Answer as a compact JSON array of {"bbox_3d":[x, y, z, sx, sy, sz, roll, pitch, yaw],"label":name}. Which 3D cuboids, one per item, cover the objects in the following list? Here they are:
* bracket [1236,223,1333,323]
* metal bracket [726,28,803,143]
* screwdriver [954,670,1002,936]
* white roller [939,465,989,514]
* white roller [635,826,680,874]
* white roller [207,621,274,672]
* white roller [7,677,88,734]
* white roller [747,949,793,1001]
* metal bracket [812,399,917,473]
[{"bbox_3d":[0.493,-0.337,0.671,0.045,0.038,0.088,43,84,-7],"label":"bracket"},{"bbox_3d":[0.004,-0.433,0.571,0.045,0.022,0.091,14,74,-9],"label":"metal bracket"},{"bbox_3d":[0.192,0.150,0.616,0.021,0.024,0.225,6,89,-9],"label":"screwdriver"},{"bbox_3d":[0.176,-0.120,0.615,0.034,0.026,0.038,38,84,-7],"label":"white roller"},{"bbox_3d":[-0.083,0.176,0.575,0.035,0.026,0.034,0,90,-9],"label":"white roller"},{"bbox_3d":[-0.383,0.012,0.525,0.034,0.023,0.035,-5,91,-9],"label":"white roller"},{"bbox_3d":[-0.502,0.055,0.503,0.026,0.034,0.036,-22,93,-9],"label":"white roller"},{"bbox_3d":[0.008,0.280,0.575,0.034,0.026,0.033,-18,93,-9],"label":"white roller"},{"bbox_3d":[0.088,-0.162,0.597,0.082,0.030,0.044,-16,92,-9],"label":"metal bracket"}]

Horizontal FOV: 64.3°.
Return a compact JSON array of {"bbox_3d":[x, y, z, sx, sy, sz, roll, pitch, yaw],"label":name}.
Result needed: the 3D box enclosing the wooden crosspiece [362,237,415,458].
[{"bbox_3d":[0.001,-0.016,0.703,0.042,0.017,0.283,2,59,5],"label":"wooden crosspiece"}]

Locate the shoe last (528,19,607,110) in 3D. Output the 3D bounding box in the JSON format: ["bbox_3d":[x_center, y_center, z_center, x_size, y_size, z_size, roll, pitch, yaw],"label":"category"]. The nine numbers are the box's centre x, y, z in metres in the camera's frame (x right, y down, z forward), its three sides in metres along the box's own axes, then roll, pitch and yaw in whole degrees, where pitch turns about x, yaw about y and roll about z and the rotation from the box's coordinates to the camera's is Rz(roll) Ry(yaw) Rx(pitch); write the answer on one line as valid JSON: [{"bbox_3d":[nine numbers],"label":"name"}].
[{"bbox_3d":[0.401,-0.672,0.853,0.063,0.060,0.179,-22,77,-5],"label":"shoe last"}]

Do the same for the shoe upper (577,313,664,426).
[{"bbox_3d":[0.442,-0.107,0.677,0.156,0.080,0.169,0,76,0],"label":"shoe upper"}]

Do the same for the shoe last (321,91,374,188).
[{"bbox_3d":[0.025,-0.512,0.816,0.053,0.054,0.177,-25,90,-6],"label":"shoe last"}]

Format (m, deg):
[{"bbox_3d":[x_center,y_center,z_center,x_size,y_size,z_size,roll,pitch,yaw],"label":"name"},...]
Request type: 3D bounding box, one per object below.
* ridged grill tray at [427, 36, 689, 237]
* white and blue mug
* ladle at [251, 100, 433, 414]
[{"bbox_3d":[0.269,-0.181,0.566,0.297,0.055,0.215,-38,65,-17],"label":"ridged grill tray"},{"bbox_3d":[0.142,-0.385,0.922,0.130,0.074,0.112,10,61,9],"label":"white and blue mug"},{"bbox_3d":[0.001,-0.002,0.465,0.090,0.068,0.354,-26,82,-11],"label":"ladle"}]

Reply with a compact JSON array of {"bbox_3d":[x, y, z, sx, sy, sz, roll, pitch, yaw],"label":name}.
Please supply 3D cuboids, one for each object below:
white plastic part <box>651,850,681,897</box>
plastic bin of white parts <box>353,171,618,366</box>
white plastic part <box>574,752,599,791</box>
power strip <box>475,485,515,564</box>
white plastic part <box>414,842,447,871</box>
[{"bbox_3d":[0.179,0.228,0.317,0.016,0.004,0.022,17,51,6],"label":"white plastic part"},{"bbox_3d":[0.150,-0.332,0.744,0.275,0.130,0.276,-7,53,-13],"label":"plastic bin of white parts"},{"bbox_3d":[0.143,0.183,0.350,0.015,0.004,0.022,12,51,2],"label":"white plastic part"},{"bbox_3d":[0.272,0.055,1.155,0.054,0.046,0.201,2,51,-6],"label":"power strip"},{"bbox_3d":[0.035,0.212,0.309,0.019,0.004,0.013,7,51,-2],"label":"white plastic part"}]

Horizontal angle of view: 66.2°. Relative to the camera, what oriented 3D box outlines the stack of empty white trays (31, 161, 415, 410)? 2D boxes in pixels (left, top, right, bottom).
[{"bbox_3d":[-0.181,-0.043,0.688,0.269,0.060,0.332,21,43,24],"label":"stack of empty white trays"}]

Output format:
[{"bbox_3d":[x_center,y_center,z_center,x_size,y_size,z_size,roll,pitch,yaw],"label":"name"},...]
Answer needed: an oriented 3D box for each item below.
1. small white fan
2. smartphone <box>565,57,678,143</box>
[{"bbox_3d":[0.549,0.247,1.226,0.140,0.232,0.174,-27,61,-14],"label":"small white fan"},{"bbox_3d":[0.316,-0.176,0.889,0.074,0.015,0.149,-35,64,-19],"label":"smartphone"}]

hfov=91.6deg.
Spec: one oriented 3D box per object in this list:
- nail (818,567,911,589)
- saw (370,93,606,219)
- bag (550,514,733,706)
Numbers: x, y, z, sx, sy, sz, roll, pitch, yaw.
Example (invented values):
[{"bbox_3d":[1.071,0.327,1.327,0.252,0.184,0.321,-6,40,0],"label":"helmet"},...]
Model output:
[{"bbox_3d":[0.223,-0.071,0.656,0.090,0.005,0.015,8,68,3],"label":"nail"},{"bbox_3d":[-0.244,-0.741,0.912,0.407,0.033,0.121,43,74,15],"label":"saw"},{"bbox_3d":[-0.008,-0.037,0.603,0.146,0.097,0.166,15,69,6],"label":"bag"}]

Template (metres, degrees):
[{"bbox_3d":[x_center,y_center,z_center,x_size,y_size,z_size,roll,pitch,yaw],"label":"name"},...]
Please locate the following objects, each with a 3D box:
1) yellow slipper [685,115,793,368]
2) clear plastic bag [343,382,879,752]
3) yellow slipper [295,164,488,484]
----
The full listing above should be repeated without omission.

Answer as a compact JSON array of {"bbox_3d":[x, y, z, sx, sy, sz, roll, pitch, yaw],"label":name}. Which 3D cuboids, one per item, cover the objects in the following list? Here they are:
* bracket [1236,223,1333,323]
* metal bracket [726,28,803,143]
* screwdriver [954,670,1002,936]
* white roller [939,465,989,514]
* white roller [635,826,680,874]
* white roller [207,621,274,672]
* white roller [7,677,88,734]
* white roller [747,949,793,1001]
* metal bracket [812,399,917,473]
[{"bbox_3d":[0.493,-0.337,0.671,0.045,0.038,0.088,43,84,-7],"label":"bracket"},{"bbox_3d":[0.004,-0.433,0.571,0.045,0.022,0.091,14,74,-9],"label":"metal bracket"},{"bbox_3d":[0.192,0.150,0.616,0.021,0.024,0.225,6,89,-9],"label":"screwdriver"},{"bbox_3d":[0.176,-0.120,0.615,0.034,0.026,0.038,38,84,-7],"label":"white roller"},{"bbox_3d":[-0.083,0.176,0.575,0.035,0.026,0.034,0,90,-9],"label":"white roller"},{"bbox_3d":[-0.383,0.012,0.525,0.034,0.023,0.035,-5,91,-9],"label":"white roller"},{"bbox_3d":[-0.502,0.055,0.503,0.026,0.034,0.036,-22,93,-9],"label":"white roller"},{"bbox_3d":[0.008,0.280,0.575,0.034,0.026,0.033,-18,93,-9],"label":"white roller"},{"bbox_3d":[0.088,-0.162,0.597,0.082,0.030,0.044,-16,92,-9],"label":"metal bracket"}]

Horizontal FOV: 64.3°.
Return a compact JSON array of {"bbox_3d":[x, y, z, sx, sy, sz, roll, pitch, yaw],"label":name}.
Result needed: the 3D box enclosing the wooden crosspiece [362,237,415,458].
[{"bbox_3d":[0.001,-0.016,0.703,0.042,0.017,0.283,2,59,5],"label":"wooden crosspiece"}]

Locate the shoe last (528,19,607,110) in 3D. Output the 3D bounding box in the JSON format: ["bbox_3d":[x_center, y_center, z_center, x_size, y_size, z_size, roll, pitch, yaw],"label":"category"]. The nine numbers are the box's centre x, y, z in metres in the camera's frame (x right, y down, z forward), its three sides in metres along the box's own axes, then roll, pitch and yaw in whole degrees, where pitch turns about x, yaw about y and roll about z and the rotation from the box's coordinates to the camera's is Rz(roll) Ry(yaw) Rx(pitch); write the answer on one line as valid JSON: [{"bbox_3d":[nine numbers],"label":"name"}].
[{"bbox_3d":[0.401,-0.672,0.853,0.063,0.060,0.179,-22,77,-5],"label":"shoe last"}]

Do the same for the shoe upper (577,313,664,426).
[{"bbox_3d":[0.442,-0.107,0.677,0.156,0.080,0.169,0,76,0],"label":"shoe upper"}]

Do the same for the shoe last (321,91,374,188).
[{"bbox_3d":[0.025,-0.512,0.816,0.053,0.054,0.177,-25,90,-6],"label":"shoe last"}]

Format (m, deg):
[{"bbox_3d":[x_center,y_center,z_center,x_size,y_size,z_size,roll,pitch,yaw],"label":"name"},...]
Request type: 3D bounding box, one per object below.
* ridged grill tray at [427, 36, 689, 237]
* white and blue mug
* ladle at [251, 100, 433, 414]
[{"bbox_3d":[0.269,-0.181,0.566,0.297,0.055,0.215,-38,65,-17],"label":"ridged grill tray"},{"bbox_3d":[0.142,-0.385,0.922,0.130,0.074,0.112,10,61,9],"label":"white and blue mug"},{"bbox_3d":[0.001,-0.002,0.465,0.090,0.068,0.354,-26,82,-11],"label":"ladle"}]

Reply with a compact JSON array of {"bbox_3d":[x, y, z, sx, sy, sz, roll, pitch, yaw],"label":name}.
Please supply 3D cuboids, one for each object below:
white plastic part <box>651,850,681,897</box>
plastic bin of white parts <box>353,171,618,366</box>
white plastic part <box>574,752,599,791</box>
power strip <box>475,485,515,564</box>
white plastic part <box>414,842,447,871</box>
[{"bbox_3d":[0.179,0.228,0.317,0.016,0.004,0.022,17,51,6],"label":"white plastic part"},{"bbox_3d":[0.150,-0.332,0.744,0.275,0.130,0.276,-7,53,-13],"label":"plastic bin of white parts"},{"bbox_3d":[0.143,0.183,0.350,0.015,0.004,0.022,12,51,2],"label":"white plastic part"},{"bbox_3d":[0.272,0.055,1.155,0.054,0.046,0.201,2,51,-6],"label":"power strip"},{"bbox_3d":[0.035,0.212,0.309,0.019,0.004,0.013,7,51,-2],"label":"white plastic part"}]

Horizontal angle of view: 66.2°. Relative to the camera, what oriented 3D box outlines the stack of empty white trays (31, 161, 415, 410)? 2D boxes in pixels (left, top, right, bottom).
[{"bbox_3d":[-0.181,-0.043,0.688,0.269,0.060,0.332,21,43,24],"label":"stack of empty white trays"}]

Output format:
[{"bbox_3d":[x_center,y_center,z_center,x_size,y_size,z_size,roll,pitch,yaw],"label":"name"},...]
Answer needed: an oriented 3D box for each item below.
1. small white fan
2. smartphone <box>565,57,678,143</box>
[{"bbox_3d":[0.549,0.247,1.226,0.140,0.232,0.174,-27,61,-14],"label":"small white fan"},{"bbox_3d":[0.316,-0.176,0.889,0.074,0.015,0.149,-35,64,-19],"label":"smartphone"}]

hfov=91.6deg.
Spec: one oriented 3D box per object in this list:
- nail (818,567,911,589)
- saw (370,93,606,219)
- bag (550,514,733,706)
Numbers: x, y, z, sx, sy, sz, roll, pitch, yaw.
Example (invented values):
[{"bbox_3d":[1.071,0.327,1.327,0.252,0.184,0.321,-6,40,0],"label":"helmet"},...]
Model output:
[{"bbox_3d":[0.223,-0.071,0.656,0.090,0.005,0.015,8,68,3],"label":"nail"},{"bbox_3d":[-0.244,-0.741,0.912,0.407,0.033,0.121,43,74,15],"label":"saw"},{"bbox_3d":[-0.008,-0.037,0.603,0.146,0.097,0.166,15,69,6],"label":"bag"}]

Template (metres, degrees):
[{"bbox_3d":[x_center,y_center,z_center,x_size,y_size,z_size,roll,pitch,yaw],"label":"name"},...]
Please locate the following objects, each with a 3D box:
1) yellow slipper [685,115,793,368]
2) clear plastic bag [343,382,879,752]
3) yellow slipper [295,164,488,484]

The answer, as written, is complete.